*** Page excerpt ***

Silicon oxynitride is a ceramic material with the chemical formula SiOxNy. While in amorphous forms its composition can continuously vary between SiO2 (silica) and Si3N4 (silicon nitride), the only known intermediate crystalline phase is Si2N2O. It is found in nature as the rare mineral sinoite in some meteorites and can be synthesized in the laboratory.

Properties

The crystalline structure of silicon oxynitride is built by SiN3O tetrahedra connected through oxygen atoms along the c axis and through nitrogen atoms perpendicular to it. The strong covalent bonding of this structure results in high flexural strength and resistance to heating and oxidation up to temperatures of about 1600 °C.

Synthesis
Polycrystalline silicon oxynitride ceramics are primarily produced by nitridation of a mixture of Si and silicon dioxide at a temperature above melting point of silicon (1414 °C), in the range 1420–1500 °C:
3 Si + SiO2 + 2 N2 → 2 Si2N2O

Silicon oxynitride materials with various stoichiometries may also arise as the products of pyrolysis of preceramic polymers, namely polysilanes and polyethoxysilsesquiazane. SiON materials thus obtained are referred to as polymer derived ceramics or PDCs. By using preceramic polymers, dense or porous Si oxynitride ceramics in complex forms can be obtained using shaping techniques more typically applied for polymers.

*** End of Page excerpt ***
*** Data for review ***

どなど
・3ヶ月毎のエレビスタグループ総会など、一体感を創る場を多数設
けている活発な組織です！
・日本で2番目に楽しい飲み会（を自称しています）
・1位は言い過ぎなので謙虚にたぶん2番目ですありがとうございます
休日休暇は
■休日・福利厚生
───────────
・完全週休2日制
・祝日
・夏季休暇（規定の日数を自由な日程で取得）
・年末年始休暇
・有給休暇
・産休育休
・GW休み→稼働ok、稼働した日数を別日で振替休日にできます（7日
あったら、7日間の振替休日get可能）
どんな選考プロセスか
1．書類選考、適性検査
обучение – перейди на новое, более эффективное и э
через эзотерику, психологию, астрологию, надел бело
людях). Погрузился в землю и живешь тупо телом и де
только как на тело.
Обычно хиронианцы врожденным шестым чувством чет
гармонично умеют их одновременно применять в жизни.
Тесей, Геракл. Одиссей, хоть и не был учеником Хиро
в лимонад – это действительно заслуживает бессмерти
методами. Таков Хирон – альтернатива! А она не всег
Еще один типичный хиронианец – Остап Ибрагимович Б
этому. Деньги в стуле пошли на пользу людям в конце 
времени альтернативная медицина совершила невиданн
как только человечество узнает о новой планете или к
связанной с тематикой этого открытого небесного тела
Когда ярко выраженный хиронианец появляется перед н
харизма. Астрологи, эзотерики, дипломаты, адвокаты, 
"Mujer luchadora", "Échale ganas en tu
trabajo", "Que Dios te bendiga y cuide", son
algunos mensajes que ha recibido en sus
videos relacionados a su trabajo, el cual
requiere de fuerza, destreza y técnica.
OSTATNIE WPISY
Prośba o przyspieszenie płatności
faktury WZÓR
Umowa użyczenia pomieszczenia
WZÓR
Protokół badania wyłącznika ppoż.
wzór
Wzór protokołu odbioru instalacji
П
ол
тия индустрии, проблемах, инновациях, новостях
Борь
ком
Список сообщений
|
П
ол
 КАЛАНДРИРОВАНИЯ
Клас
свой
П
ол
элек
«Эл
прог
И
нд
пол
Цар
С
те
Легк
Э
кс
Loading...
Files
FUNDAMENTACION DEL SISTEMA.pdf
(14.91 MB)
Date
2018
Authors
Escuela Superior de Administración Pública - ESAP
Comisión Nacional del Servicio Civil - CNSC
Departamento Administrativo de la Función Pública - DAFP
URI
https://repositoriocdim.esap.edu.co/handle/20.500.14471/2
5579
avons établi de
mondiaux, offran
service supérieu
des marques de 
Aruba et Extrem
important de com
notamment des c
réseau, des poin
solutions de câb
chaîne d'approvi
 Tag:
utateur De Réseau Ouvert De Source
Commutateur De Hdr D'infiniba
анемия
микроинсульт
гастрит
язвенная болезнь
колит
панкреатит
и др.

*** End of Data for review ***

Exercise 1:
List every temperature or temperature range given in the silicon oxynitride text, each with what it refers to.
Exercise 2:
Carry the silicon oxynitride text forward from its final sentence.

Written response 1:
- About 1600 °C: the temperature up to which silicon oxynitride resists heating and oxidation
- 1414 °C: the melting point of silicon
- 1420–1500 °C: the range used for nitridation of the Si and silicon dioxide mixture

Written response 2:
Applications
Thin films of silicon oxynitride can be grown on silicon using a variety of plasma deposition techniques and used in microelectronics as a dielectric layer alternative to silicon dioxide and silicon nitride with the advantages of low leakage currents and high thermal stability. These films have an amorphous structure and therefore their chemical composition can widely deviate from Si2N2O. By changing the nitrogen/oxygen ratio in these films, their refractive index can be continuously tuned between the value of ~1.45 for silicon dioxide and ~2.0 for silicon nitride. This property is useful for gradient-index optics components such as graded-index fibers.

Silicon oxynitrides can be doped with metal atoms. The most common example is sialon, a family of quaternary SiAlON compound. Quaternary silicon oxynitrides containing a lanthanide element, such as La, Eu or/and Ce are used as phosphors.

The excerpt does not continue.